A native Southern Californian, Montenegro was born Ruth Parra Bermudez in Brawley, Imperial County, in 1967. After graduating summa cum laude from Clarion University of Pennsylvania in 1989, Montenegro received a J.D. from the University of California Los Angeles Law School in 1992 and started work at Horton, Knox, Carter & Foote LLP as an Associate.
After a brief stint at the Office of the County Counsel in Imperial and with the Imperial Community College District, Montenegro joined the El Centro Elementary School District as Assistant Superintendent and Counsel.

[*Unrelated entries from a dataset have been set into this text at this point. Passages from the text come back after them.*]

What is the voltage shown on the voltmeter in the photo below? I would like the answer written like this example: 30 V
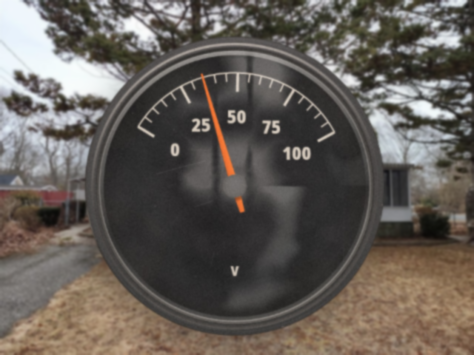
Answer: 35 V
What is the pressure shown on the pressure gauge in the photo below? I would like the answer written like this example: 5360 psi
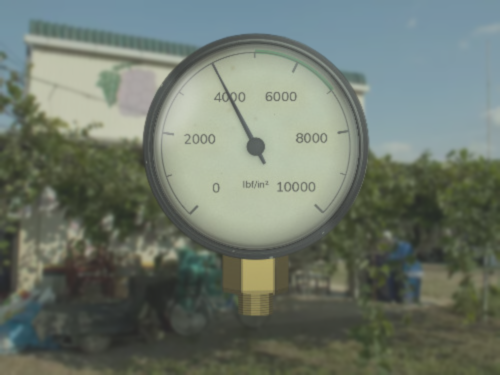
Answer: 4000 psi
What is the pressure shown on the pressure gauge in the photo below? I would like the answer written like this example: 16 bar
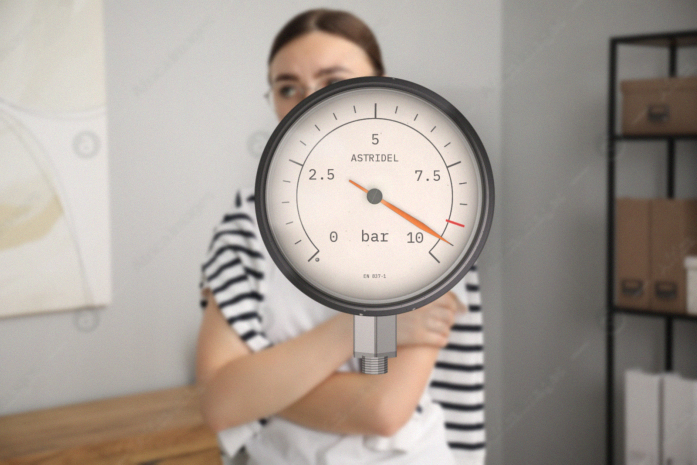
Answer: 9.5 bar
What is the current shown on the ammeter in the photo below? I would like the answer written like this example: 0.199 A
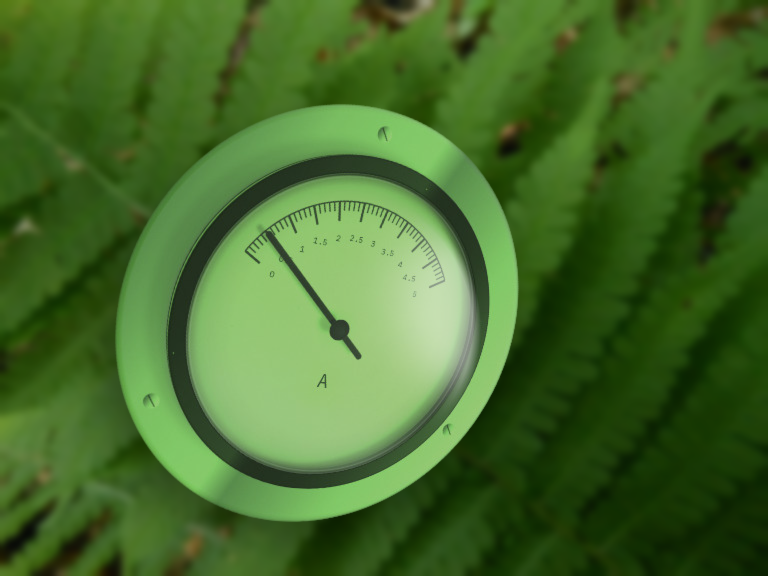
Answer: 0.5 A
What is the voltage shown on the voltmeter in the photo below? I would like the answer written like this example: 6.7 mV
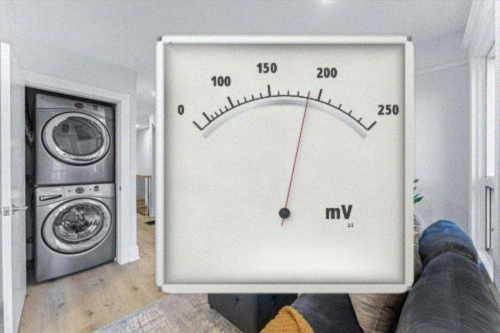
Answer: 190 mV
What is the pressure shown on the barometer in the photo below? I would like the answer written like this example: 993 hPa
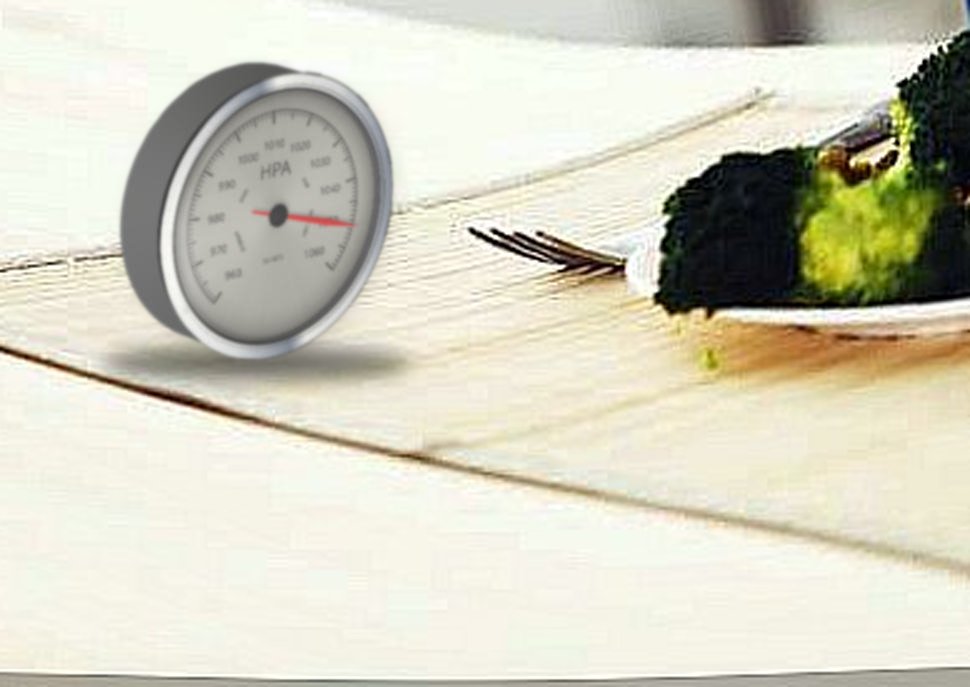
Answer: 1050 hPa
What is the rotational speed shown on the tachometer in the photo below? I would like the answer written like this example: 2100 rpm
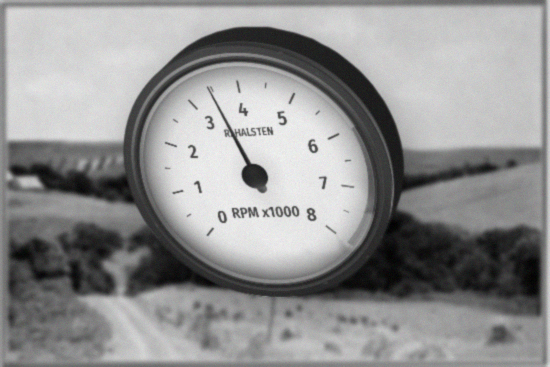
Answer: 3500 rpm
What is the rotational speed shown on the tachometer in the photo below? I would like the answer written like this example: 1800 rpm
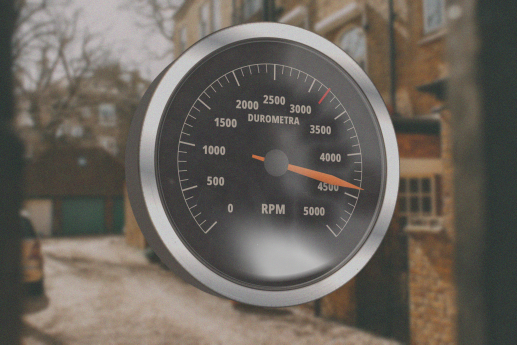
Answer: 4400 rpm
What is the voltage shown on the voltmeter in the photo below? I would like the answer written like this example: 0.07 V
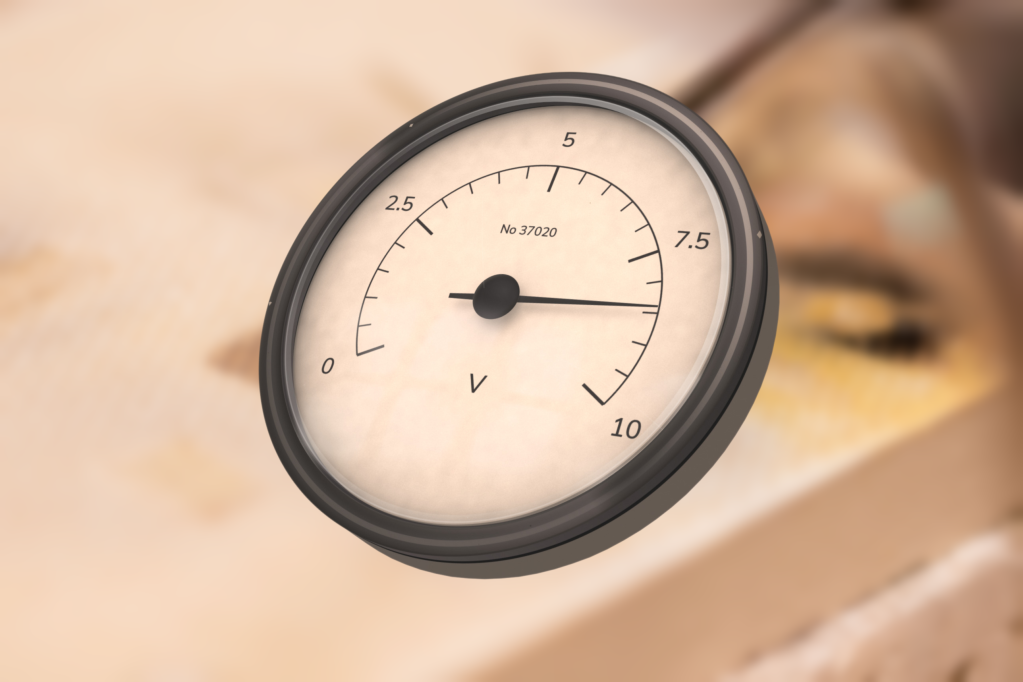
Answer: 8.5 V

In 2012, Governor Jerry Brown appointed Montenegro to be a Superior Court Judge in Imperial County, but lost her election to maintain the position in 2012. After a stint as a Family Support Commissioner, Montenegro was elected to the bench in 2014. In 2018, Montenegro became a U.S. Magistrate Judge for the U.S. District Court for the Southern District of California, where she currently works.
History of the Seat
Montenegro has been nominated to the U.S. District Court for the Southern District of California, to a seat vacated on February 8, 2018, by Judge John Houston’s move to senior status.
On November 2, 2019, the Trump Administration nominated longtime criminal defense attorney Knut Johnson to fill this vacancy. Johnson, a Democrat recommended by Sen. Dianne Feinstein and then Sen. Kamala Harris, never received a hearing before the Senate Judiciary Committee and his nomination was unconfirmed at the end of the Trump Administration.
For her part, Montenegro applied with California selection committees in January 2021 and subsequently interviewed with both of California’s senators. She was subsequently recommended to the White House for nomination by Senator Alex Padilla in July 2021 and was nominated on November 3, 2021.
Montenegro started her legal career in El Centro, primarily working in civil litigation, including on employment, labor, and healthcare matters. Since 2000, Montenegro has worked either for the Office of the County Counsel, the Imperial Community College District, or the El Centro Elementary School District. In each position, Montenegro has worked in an in-house capacity, focusing on legal advice, training, and compliance. However, she has also advised her employers on litigation matters as well as representing the District in administrative procedures. For example, Montenegro defended against a lawsuit by seniors seeking to participate in the graduation ceremony (they were declined due to the failure to complete mandated service hours). See Brawley Union High School District, Imperial County Superior Court.
In 2012, and from 2015 to 2018, Montenegro served as a judge on the Imperior County Superior Court. In this role, Montenegro presided over trial court matters in criminal, civil, family, and other state law matters, handling approximately 34 jury trials and 100 bench trials during her tenure. Among matters she handled here, Montenegro sentenced a prisoner to six years in prison for attacking an officer in a prison while he was attempting to restrain another inmate. See People v. Johnson, No JCF28994, 2016 WL 7030374 (Cal. Ct. App. Dec. 2, 2016).
Since 2018, Montenegro has served as a U.S. Magistrate Judge on the Southern District of California. In this role, Montenegro presides over pretrial, trial, grand jury and discovery matters. While she has not handled any jury or bench trials as a Magistrate, Montenegro did facilitate the settlement of a lawsuit alleging a pattern and practice of sexual harassment at the U.S. Postal Service. See Cano v. Brennan, No. 19-cv-239-CAB-RBM (S.D. Cal. June 2, 2021).
Coming to the bench with a largely in-house background, Montenegro would bring a unique perspective to the bench, if confirmed. As her home base of Imperial County lacks representation on a San Diego dominated bench, Montenegro could ostensibly claim to add geographic diversity to the bench as well.